### TASK INSTRUCTIONS
The result should be an exact copy of only the lines from the one holding "Gameplay with keyboard" through the last line of the data below, please, without pictures.

____ GIVEN RECORDS

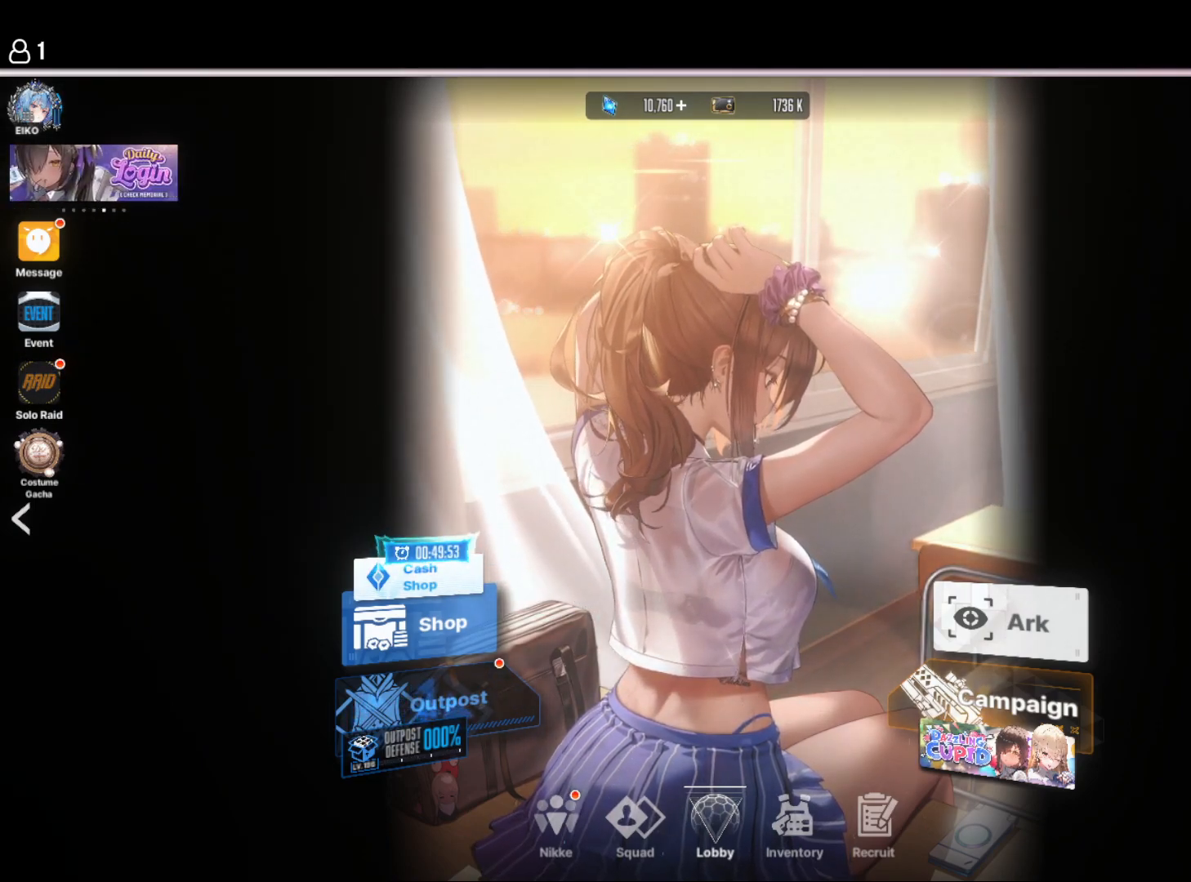
{"keys": [], "events": [[300, "space", "down"], [384, "space", "up"]]}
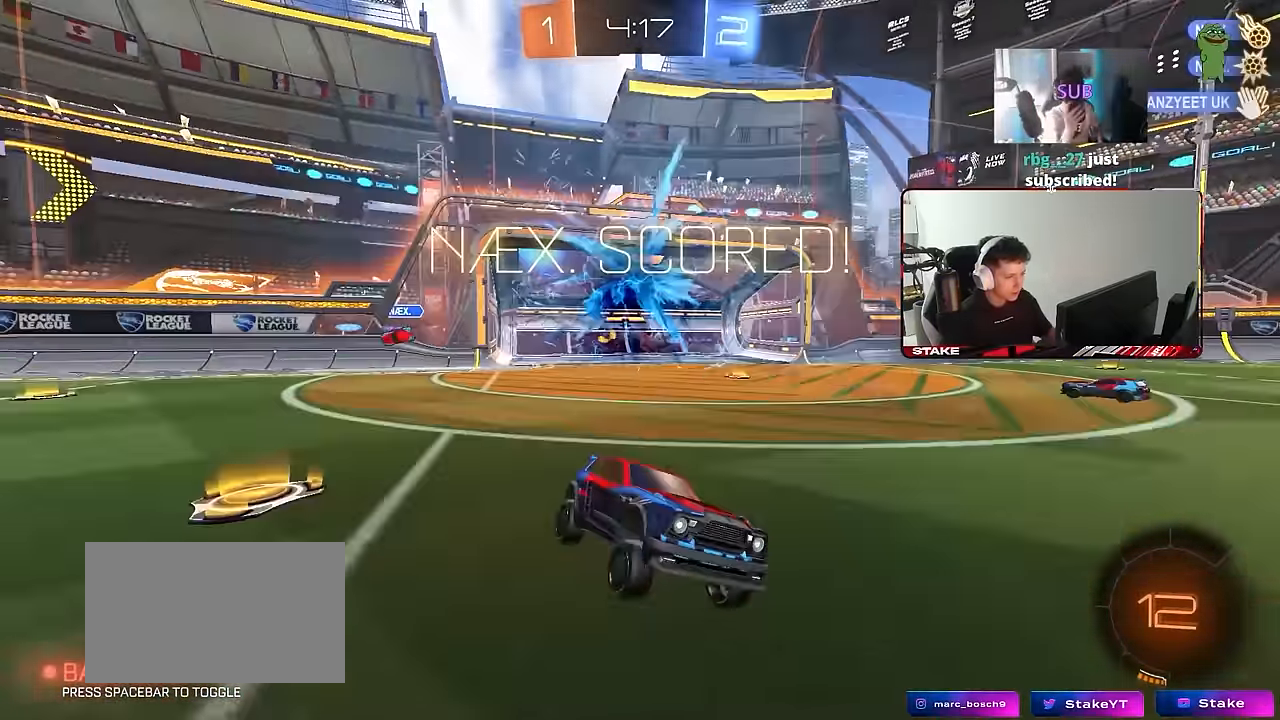
Gameplay with keyboard and mouse; each line is a JSON object with the keys and mouse buttons held at the frame after it. "events" lists presses ("down") and releases ("up") of "1", "2", "3", "4", "5", "a", "alt", "c", "caps_lock", "ctrl", "d", "e", "f", "g", "q", "r", "s", "shift", "space", "t", "tab", "v", "w", "x", "z", "mouse_left", "mouse_wheel" and "mouse_right" between this image and that frame as [ms after this image, input, new state], when the widget could be followed in between. "mouse_left", "mouse_wheel", "mouse_right" = the "left", "wheel", "right" buttons of the "mouse" list. No other keys are recorded. "wheel" means that the mouse wheel is clicked or scrolled. Mouse movement is not recorded.
{"keys": [], "mouse": [], "events": [[200, "tab", "down"], [300, "space", "down"], [434, "space", "up"], [484, "tab", "up"]]}
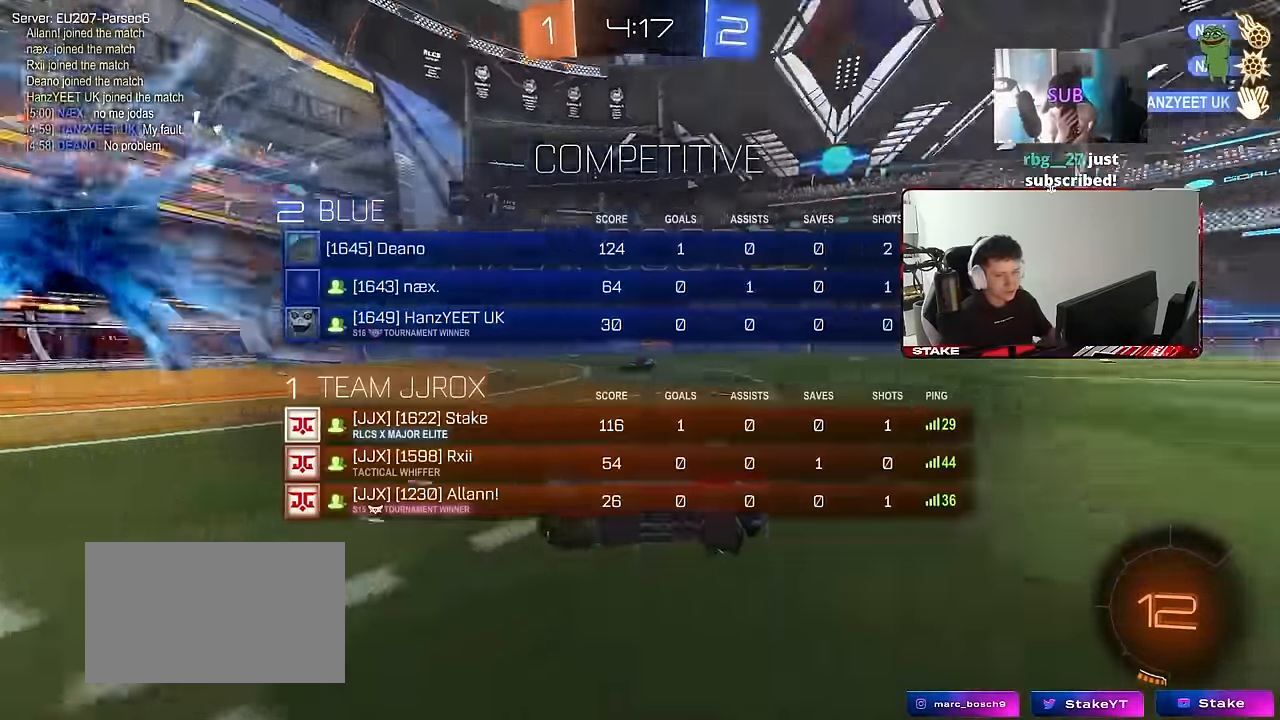
{"keys": ["a", "s", "shift"], "mouse": ["right"], "events": [[217, "w", "down"], [267, "a", "down"], [267, "mouse_right", "down"], [367, "mouse_right", "up"], [367, "shift", "down"], [417, "mouse_right", "down"], [450, "s", "down"], [450, "w", "up"]]}
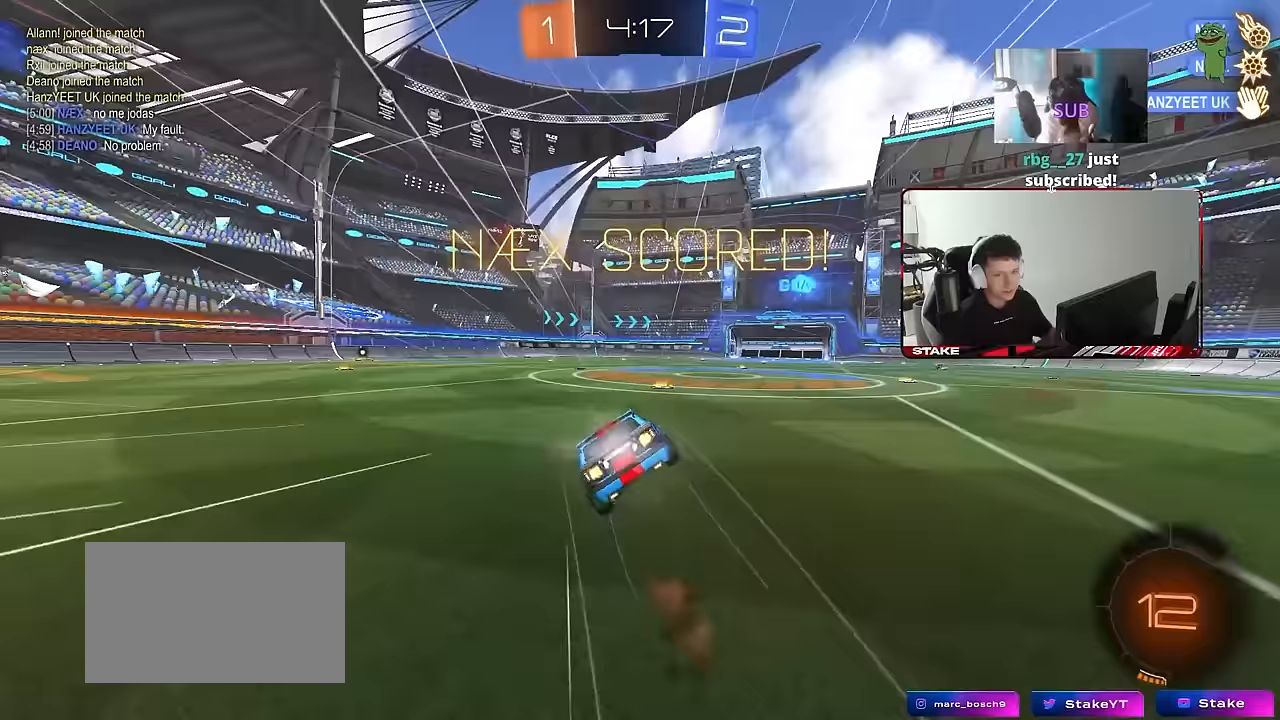
{"keys": ["a", "s", "shift"], "mouse": [], "events": [[100, "mouse_right", "up"], [383, "s", "up"], [467, "s", "down"]]}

________

### ANSWER TO THIS TASK
Gameplay with keyboard and mouse; each line is a JSON object with the keys and mouse buttons held at the frame after it. "events" lists presses ("down") and releases ("up") of "1", "2", "3", "4", "5", "a", "alt", "c", "caps_lock", "ctrl", "d", "e", "f", "g", "q", "r", "s", "shift", "space", "t", "tab", "v", "w", "x", "z", "mouse_left", "mouse_wheel" and "mouse_right" between this image and that frame as [ms after this image, input, new state], when the widget could be followed in between. "mouse_left", "mouse_wheel", "mouse_right" = the "left", "wheel", "right" buttons of the "mouse" list. No other keys are recorded. "wheel" means that the mouse wheel is clicked or scrolled. Mouse movement is not recorded.
{"keys": [], "mouse": [], "events": [[200, "tab", "down"], [300, "space", "down"], [434, "space", "up"], [484, "tab", "up"]]}
{"keys": ["a", "s", "shift"], "mouse": ["right"], "events": [[217, "w", "down"], [267, "a", "down"], [267, "mouse_right", "down"], [367, "mouse_right", "up"], [367, "shift", "down"], [417, "mouse_right", "down"], [450, "s", "down"], [450, "w", "up"]]}
{"keys": ["a", "s", "shift"], "mouse": [], "events": [[100, "mouse_right", "up"], [383, "s", "up"], [467, "s", "down"]]}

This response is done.